Esta semana ha salido a la luz que, durante un congreso del Partido Republicano celebrado en 2002, Fallon le tocó la rodilla a Julia Hartley-Brewer. La analista política ha contado en Twitter que "un miembro del Gabinete" puso "repetidamente" la mano en su rodilla y ella le amenazó con darle un puñetazo en la cara si volvía a hacerlo. "Quitó su mano y ese fue el final de la cuestión", ha afirmado.

Fallon confirmó que hablaba de él, si bien un portavoz suyo aclaró que "se disculpó cuando ocurrió el incidente, hace 15 años, y ahora los dos consideran que es un tema zanjado". Un amigo del ya ex ministro ha contado a Sky News que actualmente él y la periodista son "buenos amigos".

En los últimos días, han surgido informaciones sobre comportamientos cuestionables de altos cargos políticos a raíz de las denuncias del productor de Hollywood Harvey Weinstein. En respuesta, la primera ministra, Theresa May, ha subrayado que "cualquier comportamiento sexual no deseado es completamente inaceptable a cualquier nivel".

De hecho, la propia May pidió este miércoles que se abra una investigación a fin de esclarecer si su número dos, Damian Green, acosó sexualmente a una activista hace dos años.

La medida adoptada por la jefa del Ejecutivo llega después de que Kate Maltby, de 31 años, y tres décadas menor que Green, de 61, revelara al diario The Times que ese político le tocó "fugazmente" la rodilla durante un encuentro en un pub de Londres en 2015.

La activista relató que, un año después, Green le envió un "sugerente" mensaje telefónico después de que el citado diario publicara una imagen de ella vistiendo un corsé.

Por su parte, Green ha tildado de "incierta y profundamente dañina" cualquier acusación contra él por supuesto acoso sexual a Maltby.

La activista reveló que había acudido a Green, un viejo amigo de sus padres, en busca de consejo tras comenzar a implicarse en las causas de los tories.

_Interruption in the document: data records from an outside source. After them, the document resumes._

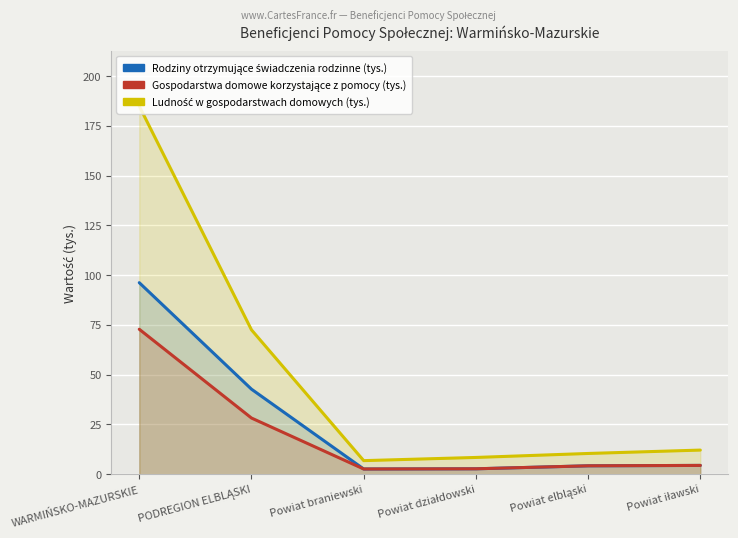

Reading left to right, transcribe all the data shown in this chart.

Rodziny otrzymujące świadczenia rodzinne (tys.): 96.2	42.7	2.6	2.7	4.2	4.4
Gospodarstwa domowe korzystające z pomocy (tys.): 72.8	28.2	2.6	2.7	4.2	4.4
Ludność w gospodarstwach domowych (tys.): 184.9	72.5	6.8	8.4	10.4	12.1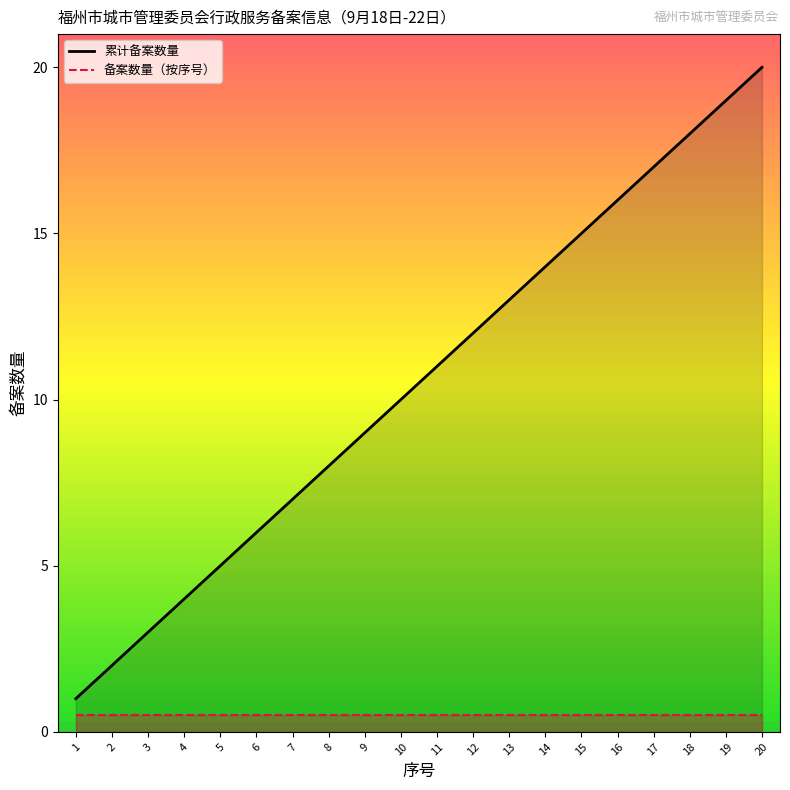

True or false: 备案数量（按序号） has a value of 0.5 at 15.

True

Cuando quedaron a tomar algo en un pub del barrio de Waterloo, el político, según la versión de Maltby, le indicó que le podría ayudar a comenzar una carrera política antes de que la conversación virara de tema, y Green abordara las supuestas "aventuras" que se producían en el seno de Westminster.

Fue en ese momento, cuando Green le tocó "fugazmente" la rodilla, incidente, según ella, tras el cual Maltby rompió todo contacto con el político hasta un año después, cuando recibió el citado mensaje en el móvil.

La activista también señaló que "dudaba" de que el político supiera "lo incómoda, avergonzada y comprometida a nivel profesional" que se había sentido tras el incidente.

Un portavoz de Downing Street confirmó este miércoles que May ha pedido al secretario del Gabinete, Jeremy Heywood, que "establezca los hechos e informe (sobre ellos) lo antes posible".

Por su parte, los Laboristas han abierto una investigación independiente sobre otras acusaciones vertidas por una activista de ese partido Bex Bailey, que afirmó que un miembro de esa formación la persuadió para que no denunciara una supuesta violación que sufrió en un evento del partido celebrado en 2011 bajo el argumento de que podría dañar su carrera política.

El líder laborista, Jeremy Corbyn, se comprometió a poner en práctica una política de "tolerancia cero" ante actitudes sexistas, de acoso o abuso.